Publicly Active Graduate Education (PAGE) Fellowship
The PAGE Fellows program by Imagining America is distinctive in that its agenda is set, almost exclusively, by graduate students. PAGE Fellows participate in a yearlong working group for collaborative art-making, teaching, writing, storytelling, and co-creating knowledge within and for community. The program offers ongoing professional mentorship and emotional support to fellows, especially toward navigating unjust institutional barriers.
UNCG’s PAGE Fellows:
- 2011 – Kristin Medlin, MPA in Public Administration, MS in Educational Research and Methodology
- 2018 – Santos Flores, MS in Peace and Conflict Studies, current Kinesiology doctoral candidate
Community Impact Student Award
UNCG Senior Frannie Williams (’13) recieved the Community Impact Student Award from North Carolina Campus Compact in Nobember 2012 at the Citizenship, Service, Networking, and Partnerships (CSNAP) Student Conference. The Award recognizes one student per Campus Compact member institution who exhibits outstanding leadership and innovative approaches in their civic engagement efforts.
IARSLCE Early Career Research Award
Emily Janke, Ph.D., Director of the Institute for Community and Economic Engagement at UNCG, received the Early Career Research Award from the International Association for Research on Service-Learning and Community Engagement (IARSLCE) in November 2012. The Award is given in recognition of outstanding early career contributions to scholarship on service-learning and community engagement.
Outstanding Faculty Contributions to Service-Learning Instruction in Higher Education Award
Spoma Jovanovic, Ph.D., Professor of Communication Studies, recieved the Outstanding Faculty Contributions to Service-Learning Instruction in Higher Education Award from the Gulf South Summit Conference on Service-Learning and Civic Engagement through Higher Education.
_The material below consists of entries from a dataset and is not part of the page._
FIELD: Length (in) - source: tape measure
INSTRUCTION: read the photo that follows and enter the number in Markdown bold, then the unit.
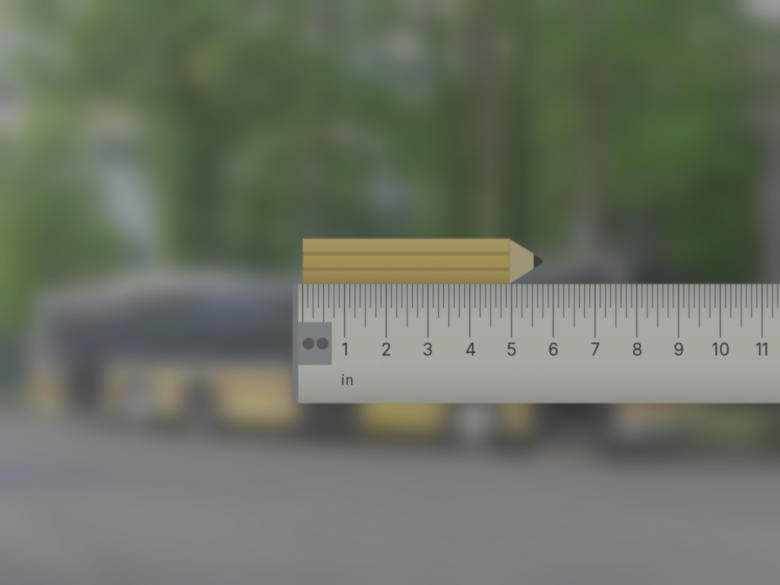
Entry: **5.75** in
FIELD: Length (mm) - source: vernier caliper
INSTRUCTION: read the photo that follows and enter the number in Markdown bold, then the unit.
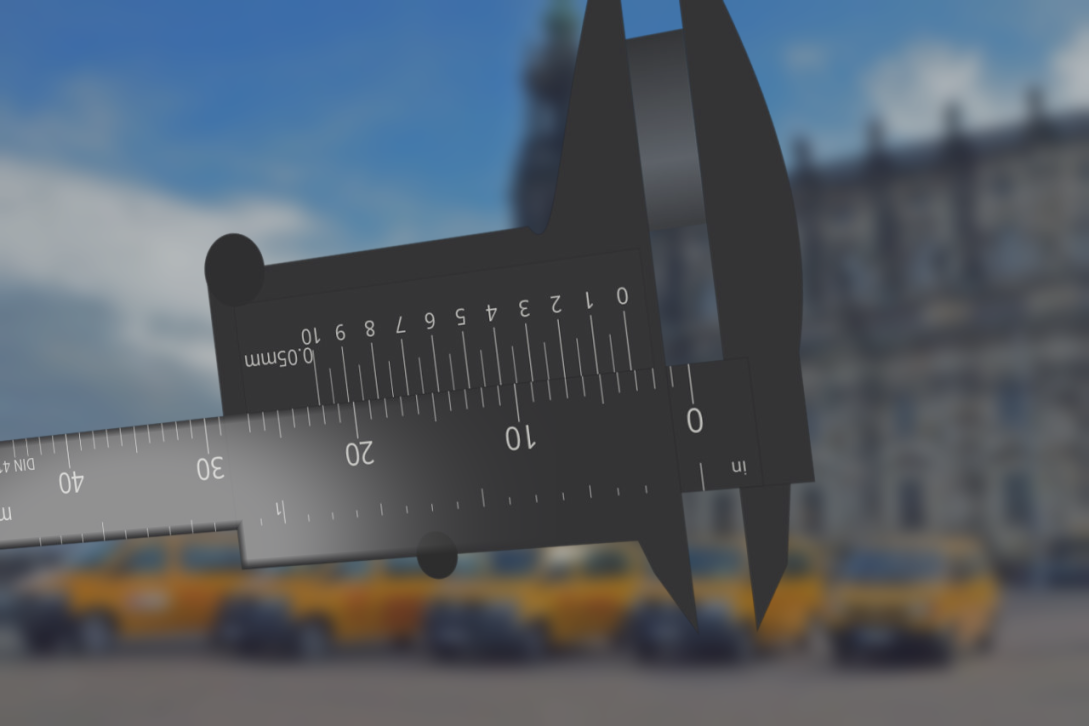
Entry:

The award is given to a member of the teaching faculty who has demonstrated excellence incorporating service-learning pedagogy in the college/university classroom, and shows evidence of benefits to students, evidence of collaboration with community partners and/or service beneficiaries in course design, and demonstration of sustained commitment by incorporating service-learning consistently for at least three academic terms.
Leo M. Lambert Engaged Leader Award
UNCG’s former Chancellor Linda P. Brady received the inaugural Lambert Award from North Carolina Campus Compact in February 2012 at the 10th annual Civic Engagement Institute. The Lambert Award will be presented annually to a North Carolina college president or chancellor committed to creating and sustaining engagement that deeply impacts the community and campus.
National Council on Public History’s Graduate Student Project Award
Eight second-year students in UNCG’s masters program in history and museum studies have won the National Council on Public History’s 2013 Graduate Student Project Award for their work on “Past the Pipes:Stories of the Terra Cotta Community,” One such national award is given annually. The designation recognizes the students’ work in building community partnerships, recording oral interviews, designing and facilitating public programs, gathering images and artifacts, creating media pieces and installing the exhibition.
Civic Engagement Professional of the Year
Lori Kniffin, former Assistant Director for the Institute for Community and Economic Engagement, received the Civic Engagement Professional of the Year award from North Carolina Campus Compact in February 2020. The award recognizes a staff person at a member campus who has worked to institutionalize service, fostered a vision of service, supported faculty and students, and formed innovative campus-community partnerships.